Sometimes God calls us to stand and face danger. But at other times He tells us to flee. In each circumstance Christians must seek God’s will. It is all right to flee from danger, but not from duty.’ Tom Hale. ‘Applied New Testament Commentary’, p.268.
Most of the Christians in Jerusalem did make for the emergency doors. They fled in AD68, two years before the Roman invasion. But others ran just before the Romans arrived. Some of these almost starved in the countryside, because the Roman soldiers destroyed crops and fields and took all available food for themselves.

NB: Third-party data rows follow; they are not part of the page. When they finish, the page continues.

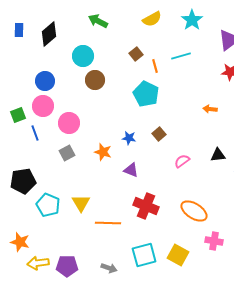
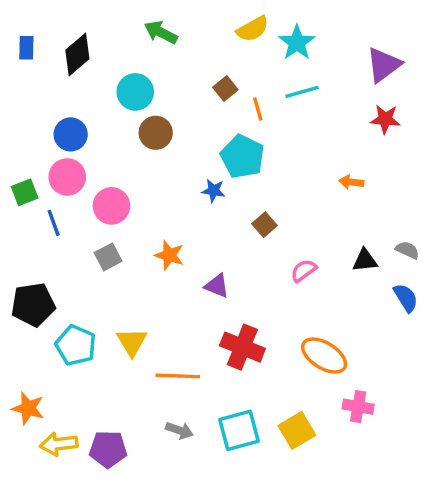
cyan star: (192, 20) -> (297, 43), moved
blue star: (129, 138) -> (213, 191), moved
yellow square: (178, 255) -> (297, 430), turned 30
gray arrow: (109, 268) -> (179, 430), moved

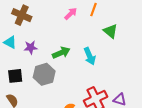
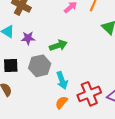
cyan arrow: (90, 56) -> (62, 80), moved

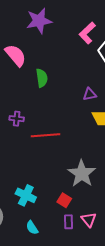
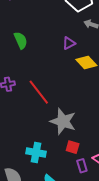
red line: (45, 135) -> (39, 92), turned 72
gray star: (82, 174) -> (63, 121), moved

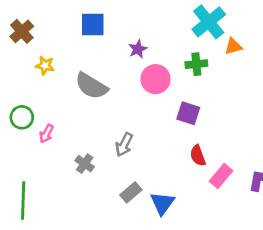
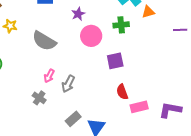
purple square: (188, 113) -> (115, 61), turned -30
pink arrow: (46, 134) -> (49, 76), moved
pink rectangle: (221, 176) -> (139, 107), turned 36

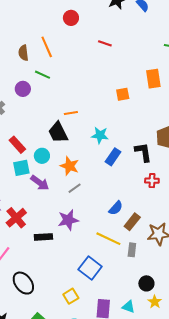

The slaughter which took place in the city was fully described by the historian, Josephus. The Romans committed the most terrible atrocities. Those Jews who escaped the sword died from famine and pestilence, or were made slaves (Luke 21:24). Over a million Jews were killed. Not a single Jew remained alive in the city. This was God’s judgment on an unbelieving Jewish nation that had rejected the Messiah.
But, remember: God ‘’…is patient with you, not wanting anyone to perish, but everyone to come to repentance’’ (2 Peter 3:9b). He doesn’t want to judge; He wants to save. So, in the gospel, He keeps clearly pointing to the Emergency Exit that is the Lord Jesus Christ, who bore our punishment on the Cross, that we might be saved through faith in Him. But it’s not enough to know where the Emergency Exit is located. You have to take it!